L’ appartamento, contenitore delle sue sensazioni e dei suoi smarrimenti, è ciò a cui aggrapparsi anche se sembra abitato da persone che mutano volto continuamente.
Anne è Olivia Colman e non lo è più improvvisamente, il dipinto della misteriosa seconda figlia che non viene mai a far visita al padre, scompare dal muro.
C’è una freddezza palpabile fra quelle mura, in quella cucina dove si prepara sempre lo stesso pollo, dove la porta d’ingresso muta prospettiva e colore all’avanzare della malattia.
“The Father”: una goccia dopo l’altra vanno via i ricordi
Lo sgocciolio della fontana in casa si fa lento e poi si arresta di colpo. Il tempo ha smesso di lasciarsi trattenere e una cena può ripetersi più volte in modo ossessivo, in una ciclicità che fa paura e mette disagio.
La grandezza e particolarità del Film sta proprio in questo: nel saper far indossare la malattia di Anthony allo spettatore, che la vive come la sta vivendo lui non guardandola dall’esterno.
Il caos che si fa strada nella sua mente, il sovrapporsi dei volti , dei nomi, delle immagini viene reso completamente senza lasciar spesso volutamente comprendere bene se si tratti in realtà di un complotto ordito ai suoi danni, giocando quasi sulla drammaticità della malattia, o se sia proprio lei a prendersi gioco di questo grande uomo. E nella sua magistrale perfezione, Hopkins sbeffeggia la nuova badante giunta a colloquio con le sue imitazioni e le sue risatine isteriche di sgradito benvenuto.

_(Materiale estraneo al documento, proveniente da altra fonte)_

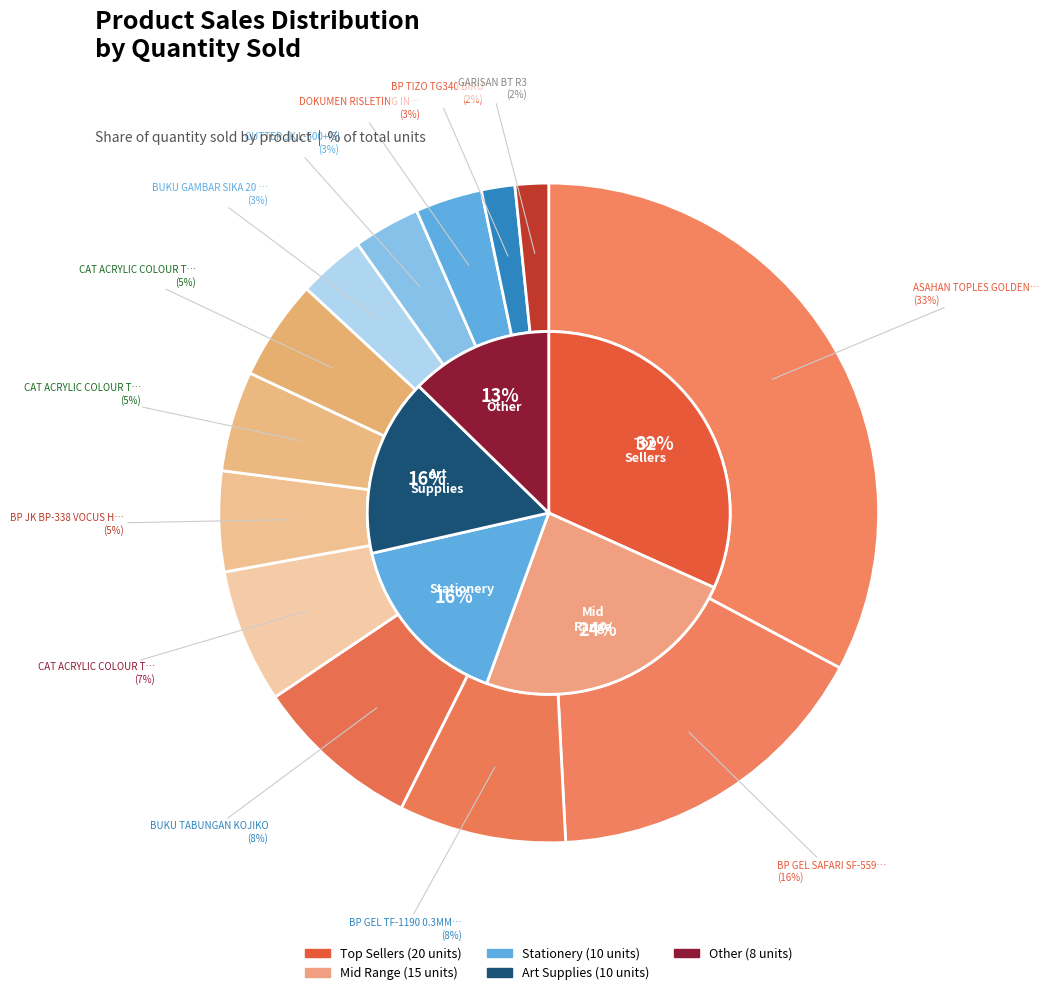

Between BP TIZO TG340 BIRU and GARISAN BT R3, which is larger?

BP TIZO TG340 BIRU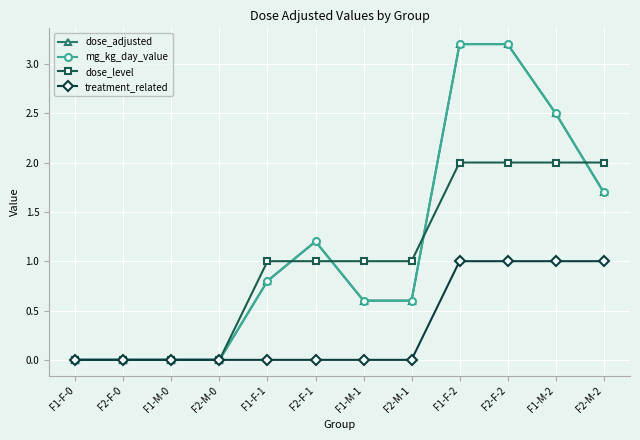

After their last crossing, which series has the higher values: dose_level or dose_adjusted?

dose_level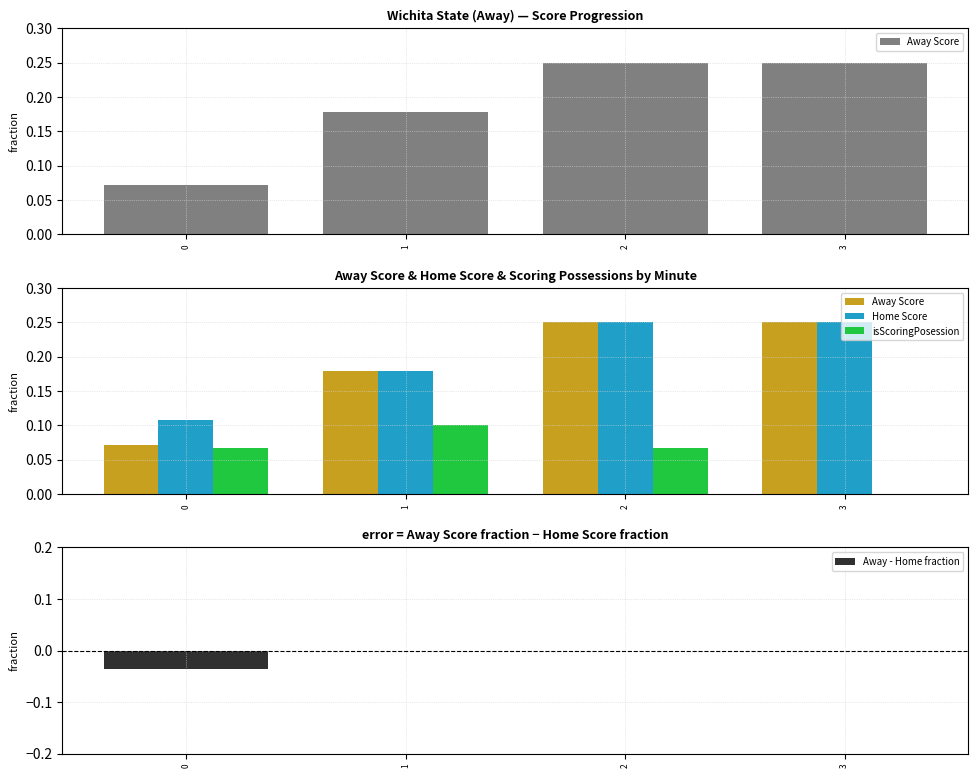

At which category is the sum across all series the highest?

2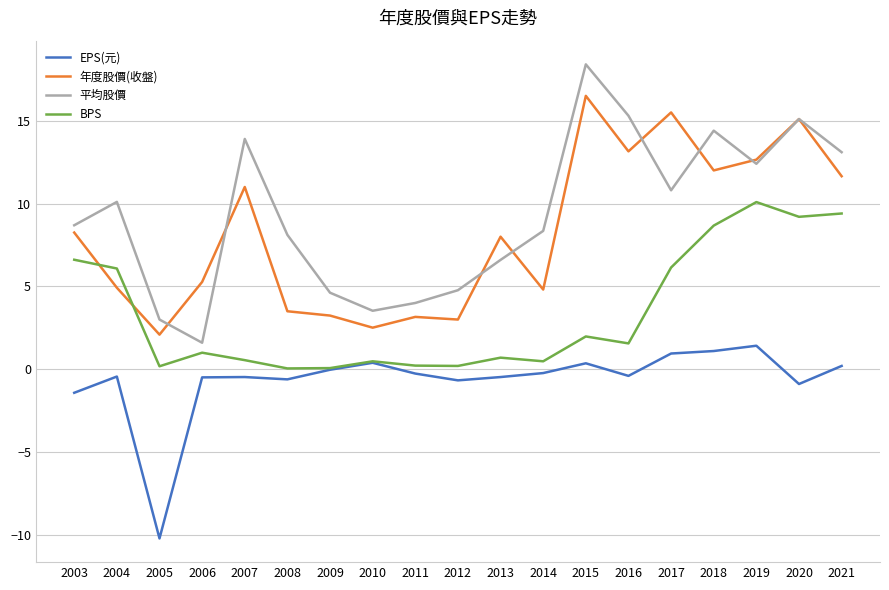

At how many categories does at least one series exceed 0?

19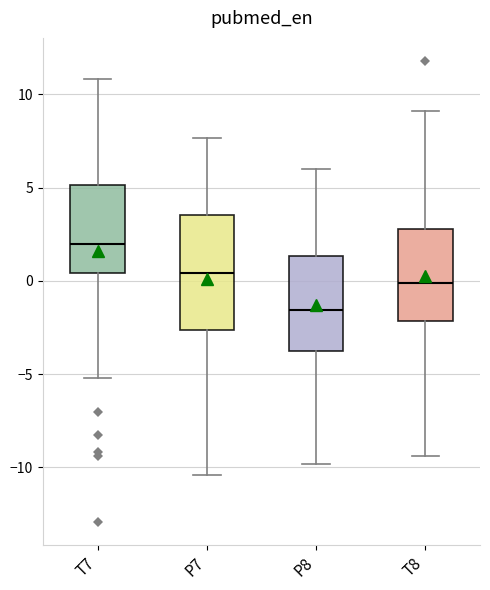

Where is the lower edge of the box for T8 on the y-axis? The values are not printed on the chart, so give them approximately, as read against the axis.

-2.0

La ragazza bionda, ennesima “proiezione mentale “ di Anthony, col suo non perfetto accento british, lo fa sorridere e viaggiare altrove, tornare con la mente al ricordo doloroso di una perdita mai accettata.
Distorsione della realtà
The Fathernon è il primo film a trattare di Alzheimer, ma si distingue proprio nel modo in cui la racconta, attraverso lo sguardo di chi ne è vittima, mostrando ciò che vede, sente, vive. Scava nel baratro del Nonsense, intento a disfare continuamente un puzzle fatto di pezzi ormai difficili da far combaciare, in una sorta di dipinto distorto di una realtà irrimediabilmente scomposta.
E’ una sorta di esperimento, un esperimento che parte dal teatro e diventa cinema in cui lo spettatore è partecipe di questa distorsione della realtà.
Non c’è l’analisi della malattia ma c’è il peso della perdita che questa comporta e c’è la rappresentazione della crudeltà e dello svilimento che coincide con la perdita dell’identità più che dell’autonomia.
Mi sento come se stessi perdendo tutte le foglie.
Conclude Anthony, nell’asettico epilogo consumato in una infantile ma necessaria regressione al passato. La casa materna, le persone amate, le voci perdute, il Tempo da riacciuffare. Le lacrime struggenti di Anthony che si proietta nell’idea di una consolatoria passeggiata al parco sono la conclusione di un viaggio doloroso che non lascerà forse neppure il ricordo di sé.